Rubrique : enseignement supérieur
Tête d'analyse : universités
Analyse : manifestations de l'année 2006. dégâts. coût 


Texte de la QUESTION : Mme Arlette Franco interroge Mme la ministre de l'intérieur, de l'outre-mer et des collectivités territoriales sur le problème de tentative de blocage des locaux et des cours organisés par une minorité d'étudiants dans une vingtaine d'universités. Lors des événements du CPE, début 2006, de nombreuses universités avaient déjà été bloquées en toute illégalité et de nombreux locaux, mobiliers, voire ouvrages universitaires saccagés. On chiffrait à l'époque à plusieurs centaines de milliers d'euros les coûts de réparation de ces dégéts. Rien qu'à la Sorbonne, ce montant s'élevait autour de 500 000 euros. Aussi elle lui demande si un bilan des coûts de réparation des dégéts causés dans les universités lors des manifestations anti CPE a été établi - si oui, quel en est le montant ? -, et si l'on est en mesure d'évaluer les dégéts causés par les premiers mouvements anti-loi SRU. - Question transmise à Mme la ministre de l'enseignement supérieur et de la recherche.
 

Texte de la REPONSE : S'agissant des dégradations constatées à l'issue de l'occupation des locaux lors des manifestations contre le contrat première embauche (CPE), un recensement des dégâts et des dépenses engendrées a été réalisé par le ministère de l'éducation nationale, de l'enseignement supérieur et de la recherche. Quarante-six établissements d'enseignement supérieur ont déclaré avoir subi des dégradations.
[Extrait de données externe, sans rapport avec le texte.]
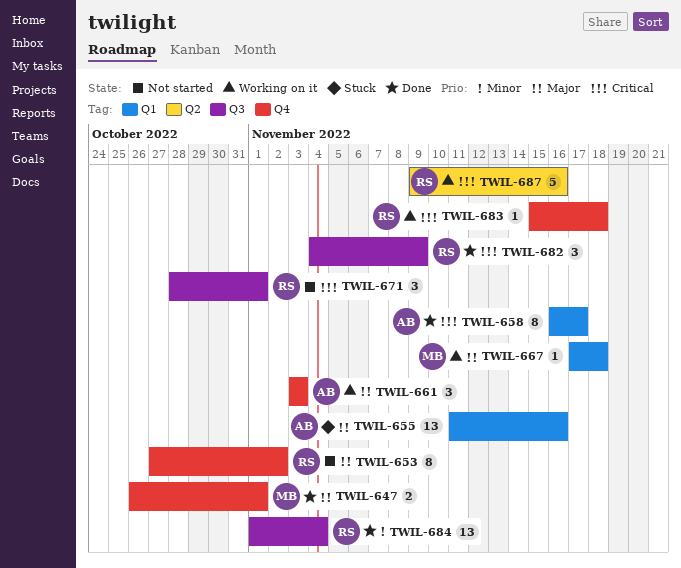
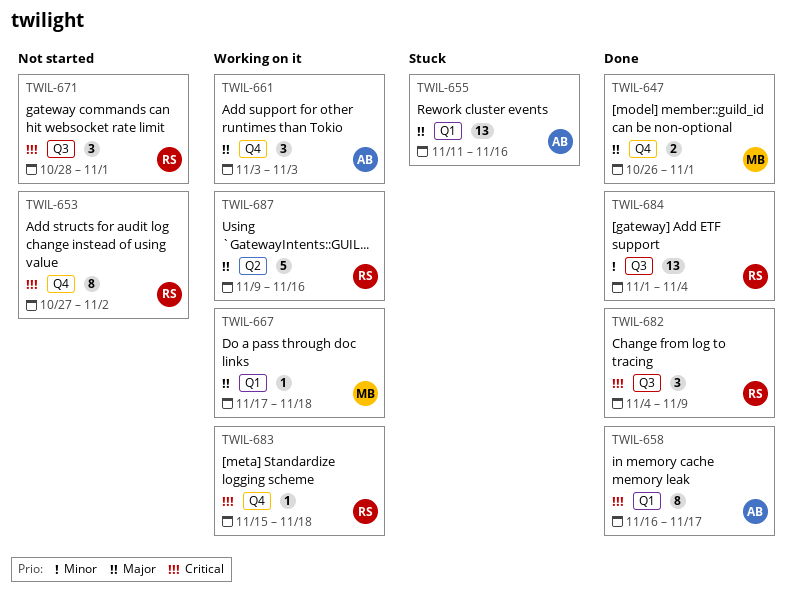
TWIL-653, priority: Major -> Critical
TWIL-687, priority: Critical -> Major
Ces dégâts sont très variés : mobilier et matériels informatiques détruits, vitres brisées, portes et fenêtres cassées, serrures endommagées, revêtements de sols et de murs ainsi que faux-plafonds dégradés, détecteurs d'incendie et extincteurs détériorés, etc. En plus du coût de remise en état des locaux (réparations des dégâts et nettoyage) et de remplacement de mobilier, les établissements ont chiffré les frais de gardiennage exceptionnels qu'ils ont engagé durant la période d'occupation. Si le chiffrage du coût total des dépenses engendrées par l'occupation des locaux est de l'ordre de 3,2 millions d'euros, les montants de frais engagés sur chaque site sont majoritairement inférieurs à 100 000 euros, et ont été pris en charge par les établissements sur leur budget 2006. Le recensement définitif des dégâts éventuels occasionnés par les mouvements anti-LRU n'a pas encore été opéré.